Written task. Read the records beneath this task and copy every line that contains the string "pixels".
(Materials provided begins)
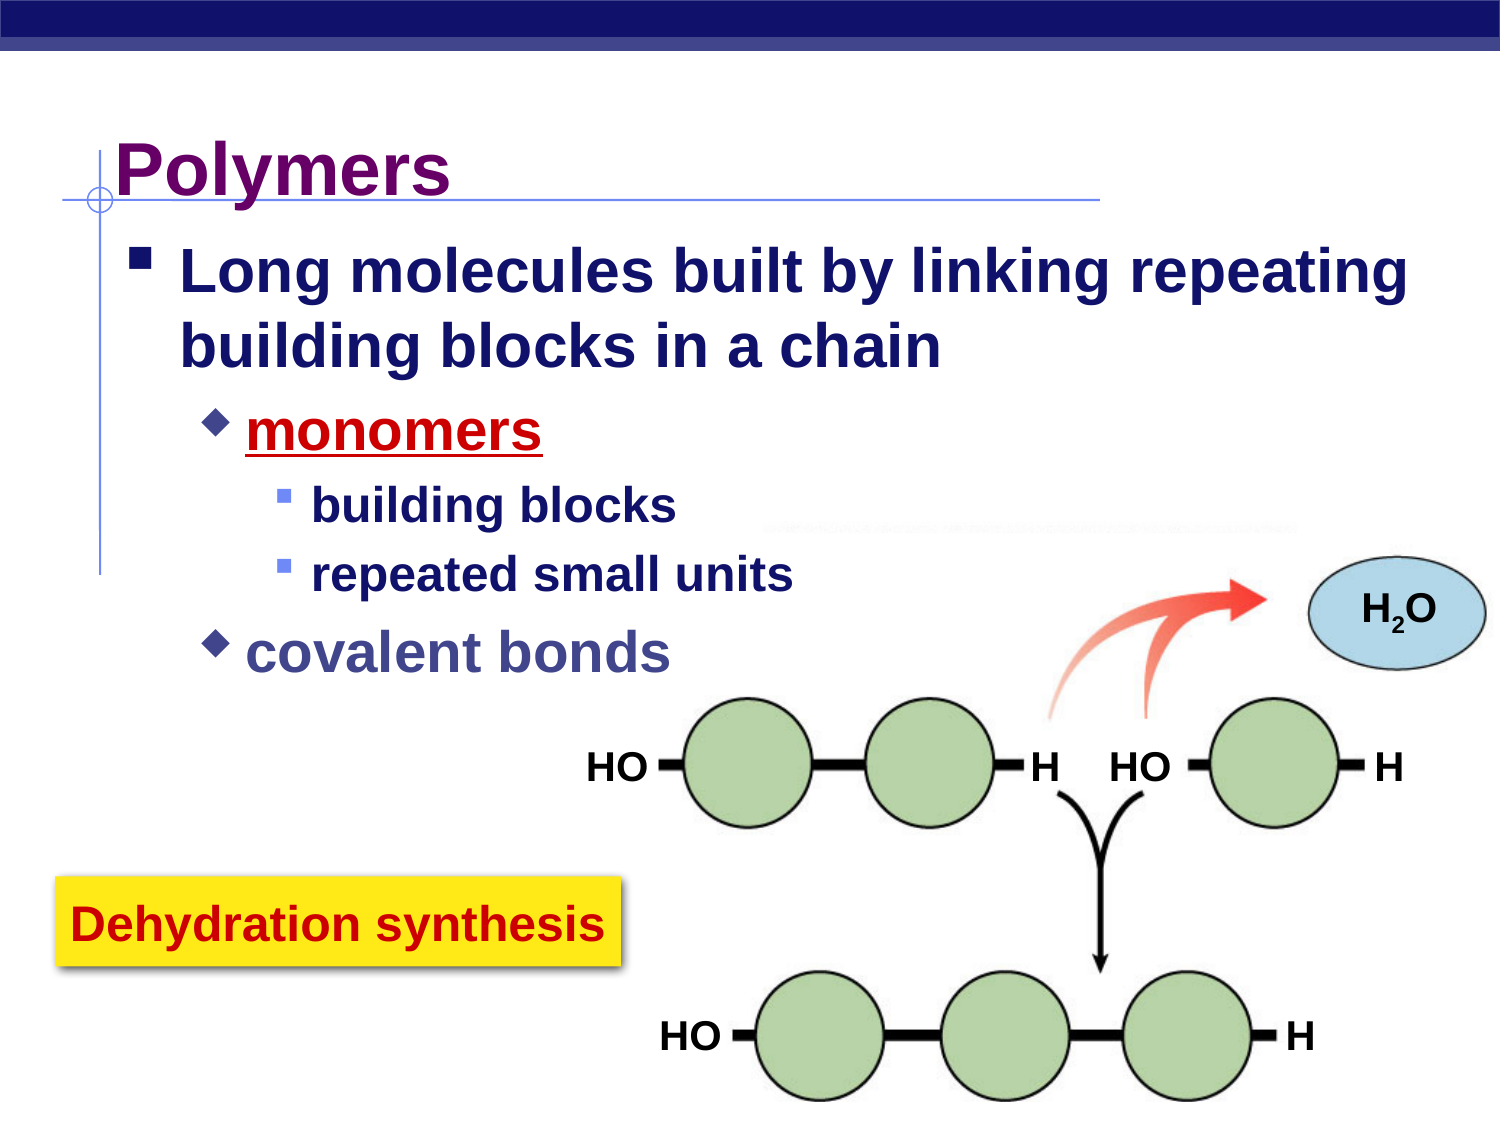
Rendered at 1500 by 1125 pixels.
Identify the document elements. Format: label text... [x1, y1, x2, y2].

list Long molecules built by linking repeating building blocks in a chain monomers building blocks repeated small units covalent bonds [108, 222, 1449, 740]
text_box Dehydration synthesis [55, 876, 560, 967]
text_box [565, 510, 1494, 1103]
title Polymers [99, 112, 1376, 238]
(Materials provided ends)
(Materials provided begins)
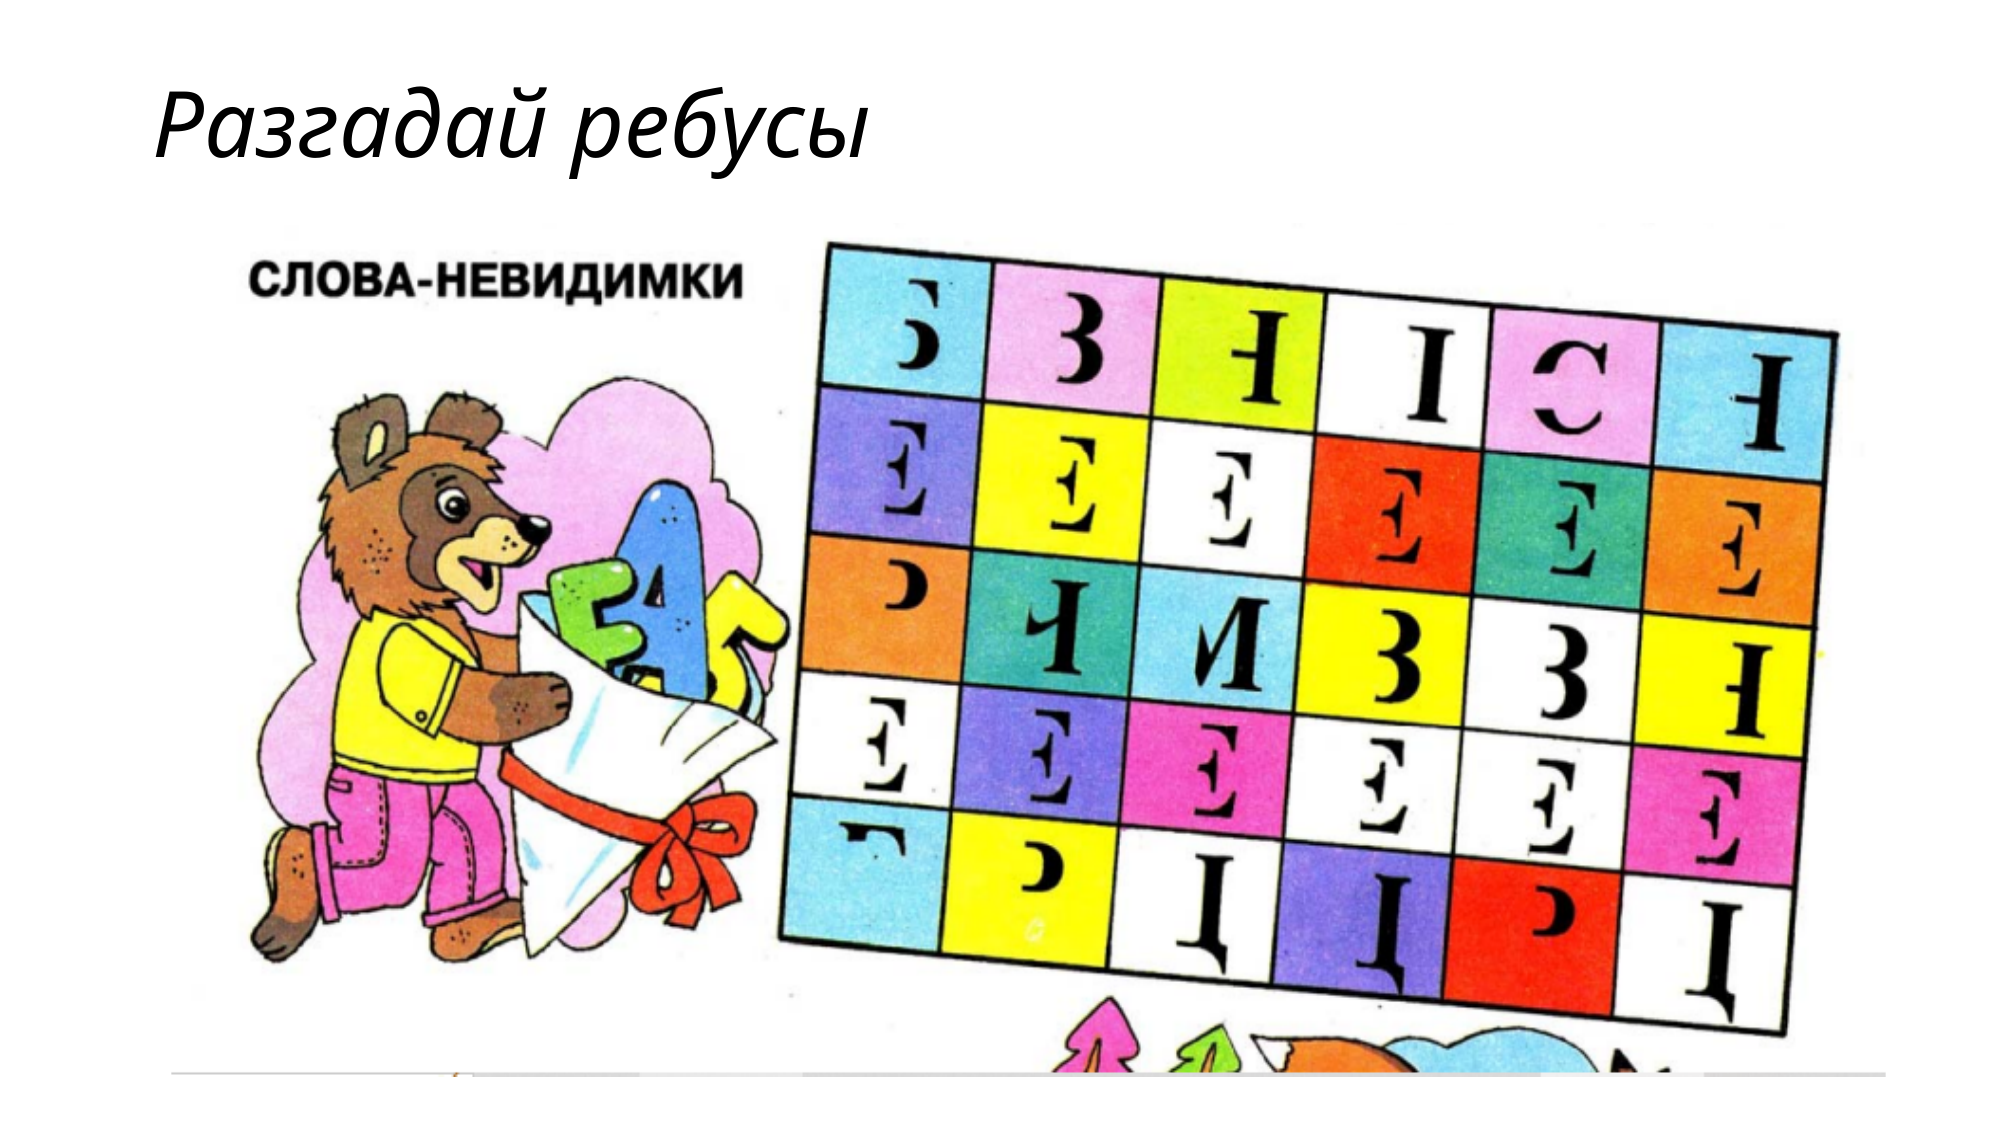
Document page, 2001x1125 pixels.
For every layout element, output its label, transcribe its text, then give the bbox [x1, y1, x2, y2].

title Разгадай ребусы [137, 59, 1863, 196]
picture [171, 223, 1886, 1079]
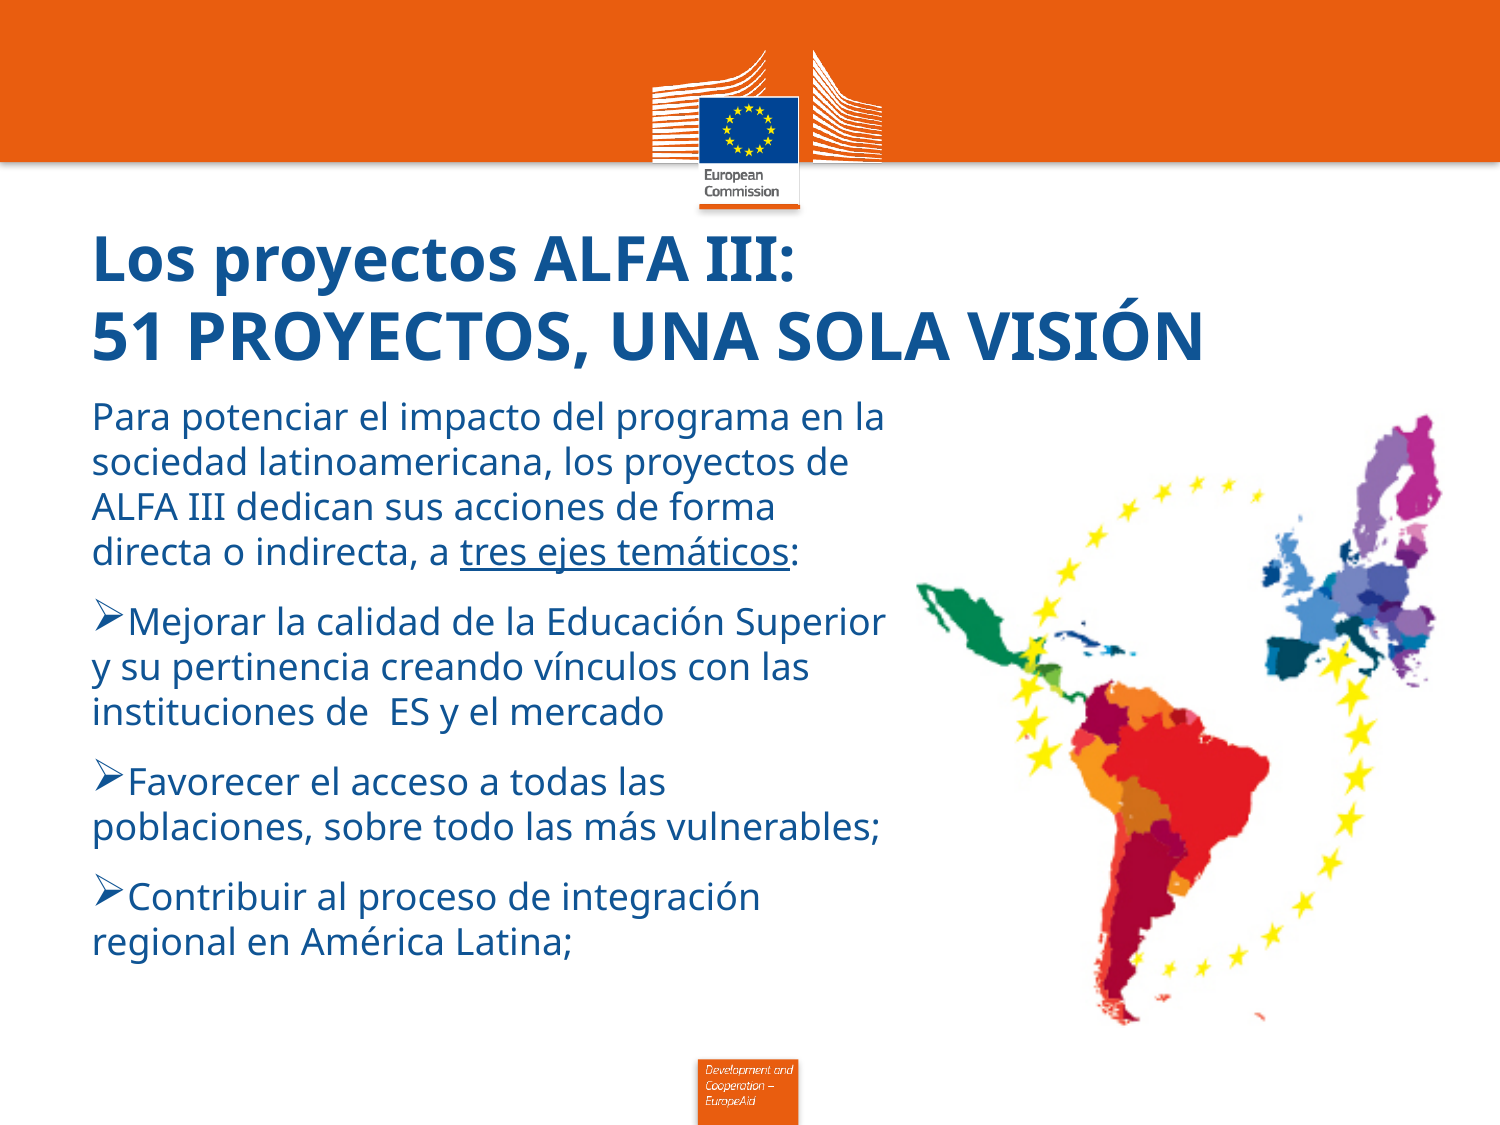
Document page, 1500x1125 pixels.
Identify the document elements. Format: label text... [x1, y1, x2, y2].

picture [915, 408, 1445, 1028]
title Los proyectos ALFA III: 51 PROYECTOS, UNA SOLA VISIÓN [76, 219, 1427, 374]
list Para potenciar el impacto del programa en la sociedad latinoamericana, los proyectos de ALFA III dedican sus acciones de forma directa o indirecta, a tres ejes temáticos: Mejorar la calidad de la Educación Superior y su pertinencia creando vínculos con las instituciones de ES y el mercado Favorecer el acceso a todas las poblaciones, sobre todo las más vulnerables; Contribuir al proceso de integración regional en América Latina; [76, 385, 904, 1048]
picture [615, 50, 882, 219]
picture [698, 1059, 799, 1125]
(Materials provided ends)
(Materials provided begins)
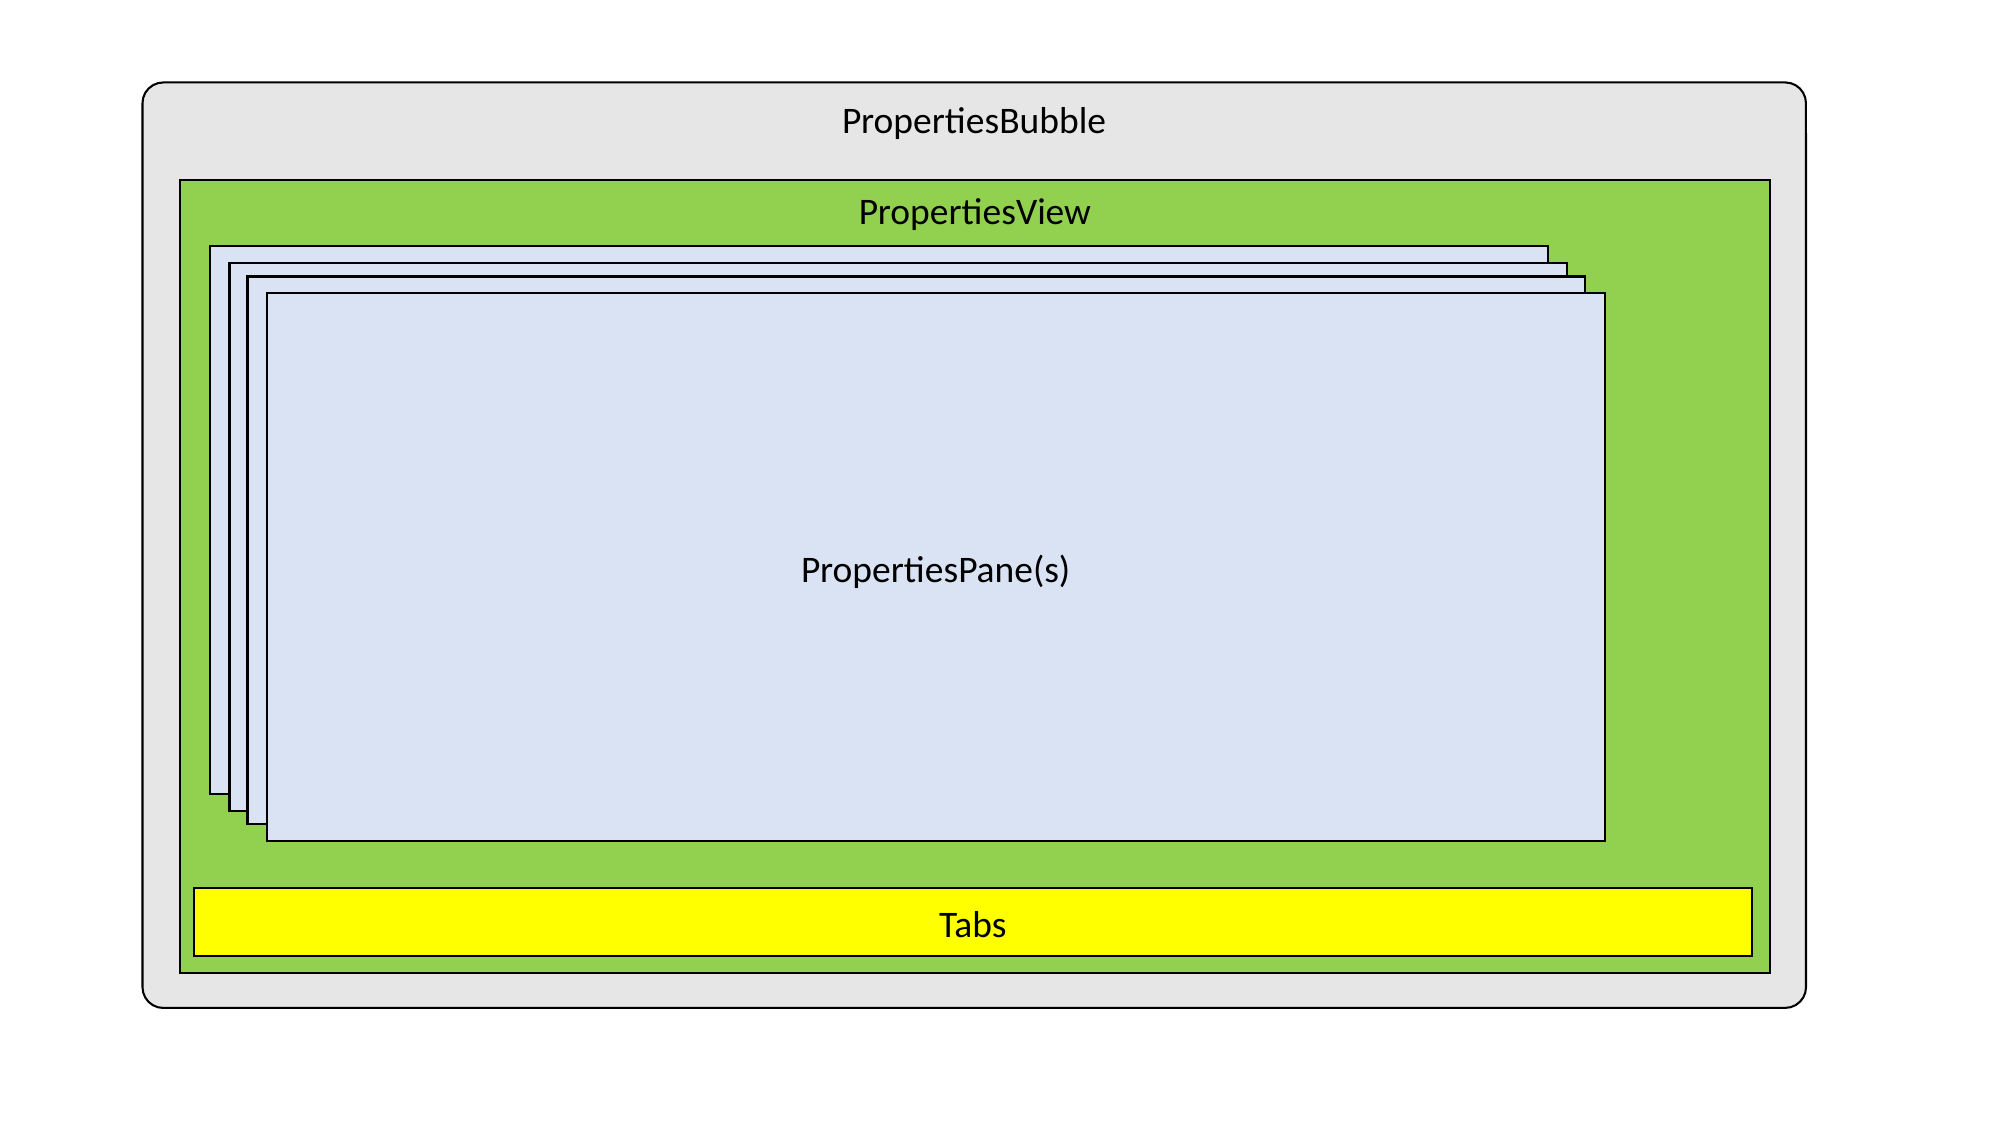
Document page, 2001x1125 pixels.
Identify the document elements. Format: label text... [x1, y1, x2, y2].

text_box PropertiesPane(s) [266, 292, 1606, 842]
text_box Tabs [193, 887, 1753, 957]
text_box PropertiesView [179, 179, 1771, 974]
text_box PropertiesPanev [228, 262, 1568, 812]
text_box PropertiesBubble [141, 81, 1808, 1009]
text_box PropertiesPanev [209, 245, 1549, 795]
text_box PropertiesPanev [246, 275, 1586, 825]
(Materials provided ends)
Exercise result.
Rendered at 1500 by 1125 pixels.
Document page, 2001x1125 pixels.
Document page, 1500x1125 pixels.
Document page, 2001x1125 pixels.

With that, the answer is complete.